Diversity programmes to develop the scientific workforce at both the US National Science Foundation (NSF) and the US National Institutes of Health (NIH) consistently leave out LGBTQ people. Although the NSF’s review criteria for trainee fellowships include the “development of a diverse, globally competitive STEM workforce” and the NIH’s diversity definition is predicated on evidence of under-representation, neither agency makes specific mention of LGBTQ people. The NIH explicitly accounts for minority ethnic groups, people with disabilities, women and people from low-income families, but not LGBTQ people. In fact, the NSF’s analyses of STEM participation, widely used by funding agencies and universities, do not even track LGBTQ people6. Thus, the data that could inform policy are not being collected.
Similarly, although most universities have non-discrimination policies for LGBTQ people, their diversity initiatives for recruiting faculty members and trainees typically omit us. Increasingly, faculty postings ask applicants for diversity statements, and trainees often wonder whether they should disclose their LGBTQ identity. The problem is that search committees might make assumptions that hurt LGBTQ applicants. And even if some members of search committees believe LGBTQ people provide a valuable form of diversity, that matters little if those candidates won’t receive benefits from the university’s initiatives.
Including those who identify as LGBTQ in mainstream diversity initiatives would encourage LGBTQ representation and send an official signal to the scientific community. Those appointing faculty members and lab personnel, or reviewing graduate applications, might be more willing to give us the benefit of the doubt (or, better, question the basis for their doubts). All of this, in turn, would lead to more peers and role models and ease challenges of invisibility.
I don’t think including LGBTQ people in diversity efforts lessens the importance of these initiatives for women and people from minority ethnic groups; these are real and urgent. Indeed, broadening diversity efforts could have synergistic impacts. For instance, LGBTQ people are more likely to be out in STEM fields that have greater representation of women5.
And improving LGBTQ representation could help scientific research itself. Many studies have shown7 that gender, racial, geographic and political diversity, as well as diverse personal experiences, all bring unique perspectives that improve group decision-making, company performance and the quality of scientific work.

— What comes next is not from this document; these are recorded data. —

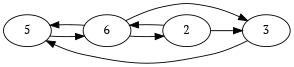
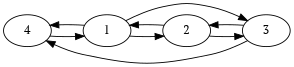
  digraph {
    fontname="PT Serif"
    rankdir=LR
    node [fontname="PT Serif"]
    edge [fontname="PT Serif"]
-   4 [lable=4 label=5]
-   1 [lable=1 label=6]
+   4 [lable=4]
+   1 [lable=1]
    3 [lable=3]
    2 [lable=2]
    4 -> 1
    1 -> 4
    1 -> 3
    1 -> 2
    3 -> 4
+   3 -> 2
    2 -> 1
    2 -> 3
  }
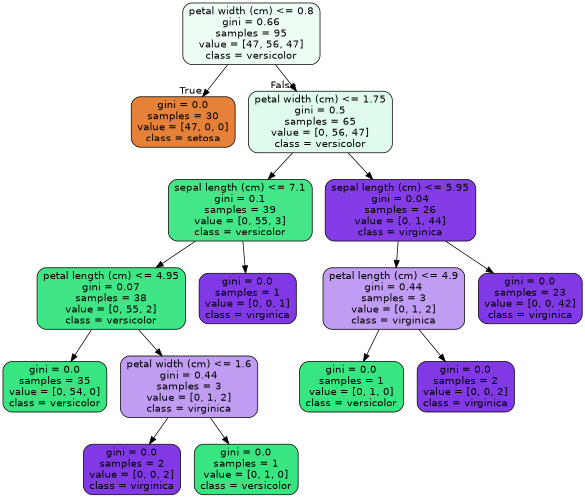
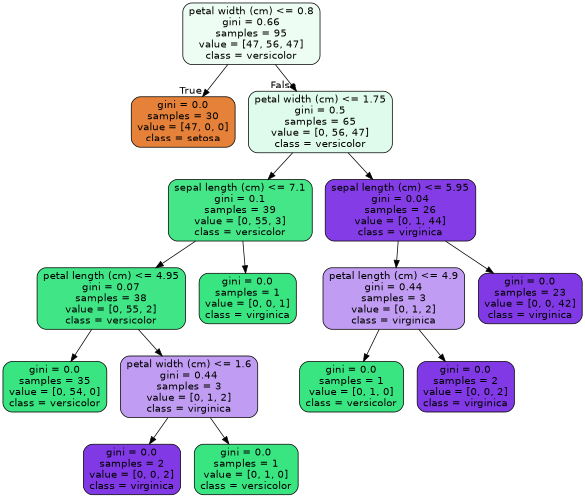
  digraph {
    node [color=black fillcolor="#8139e5" fontname=helvetica shape=box style="filled, rounded"]
    edge [fontname=helvetica]
    n1 [fillcolor="#eefdf4" label="petal width (cm) <= 0.8\ngini = 0.66\nsamples = 95\nvalue = [47, 56, 47]\nclass = versicolor"]
    n2 [fillcolor="#e58139" label="gini = 0.0\nsamples = 30\nvalue = [47, 0, 0]\nclass = setosa"]
    n3 [fillcolor="#dffbeb" label="petal width (cm) <= 1.75\ngini = 0.5\nsamples = 65\nvalue = [0, 56, 47]\nclass = versicolor"]
    n4 [fillcolor="#44e688" label="sepal length (cm) <= 7.1\ngini = 0.1\nsamples = 39\nvalue = [0, 55, 3]\nclass = versicolor"]
    n5 [fillcolor="#843de6" label="sepal length (cm) <= 5.95\ngini = 0.04\nsamples = 26\nvalue = [0, 1, 44]\nclass = virginica"]
    n6 [fillcolor="#40e686" label="petal length (cm) <= 4.95\ngini = 0.07\nsamples = 38\nvalue = [0, 55, 2]\nclass = versicolor"]
-   n7 [label="gini = 0.0\nsamples = 1\nvalue = [0, 0, 1]\nclass = virginica"]
+   n7 [fillcolor="#39e581" label="gini = 0.0\nsamples = 1\nvalue = [0, 0, 1]\nclass = virginica"]
    n8 [fillcolor="#39e581" label="gini = 0.0\nsamples = 35\nvalue = [0, 54, 0]\nclass = versicolor"]
    n9 [fillcolor="#c09cf2" label="petal width (cm) <= 1.6\ngini = 0.44\nsamples = 3\nvalue = [0, 1, 2]\nclass = virginica"]
    n10 [label="gini = 0.0\nsamples = 2\nvalue = [0, 0, 2]\nclass = virginica"]
    n11 [fillcolor="#39e581" label="gini = 0.0\nsamples = 1\nvalue = [0, 1, 0]\nclass = versicolor"]
    n12 [fillcolor="#c09cf2" label="petal length (cm) <= 4.9\ngini = 0.44\nsamples = 3\nvalue = [0, 1, 2]\nclass = virginica"]
    n13 [label="gini = 0.0\nsamples = 23\nvalue = [0, 0, 42]\nclass = virginica"]
    n14 [fillcolor="#39e581" label="gini = 0.0\nsamples = 1\nvalue = [0, 1, 0]\nclass = versicolor"]
    n15 [label="gini = 0.0\nsamples = 2\nvalue = [0, 0, 2]\nclass = virginica"]
    n1 -> n2 [headlabel=True labelangle=45 labeldistance=2.5]
    n1 -> n3 [headlabel=False labelangle=-45 labeldistance=2.5]
    n3 -> n4
    n3 -> n5
    n4 -> n6
    n4 -> n7
    n5 -> n12
    n5 -> n13
    n6 -> n8
    n6 -> n9
    n9 -> n10
    n9 -> n11
    n12 -> n14
    n12 -> n15
  }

If we are to eliminate the insidious ways in which bias, even in well-intentioned people, continues to hinder our career attainment, we must recognize and avoid it in our community and our policies. An LGBTQ graduate student I met recently relayed on Twitter his experience of asking a full room of scientists why there are so few out faculty members. They argued that there is no point in being out in science: acceptance is implicit and whether someone is LGBTQ is irrelevant.
The data — and my experience — show otherwise.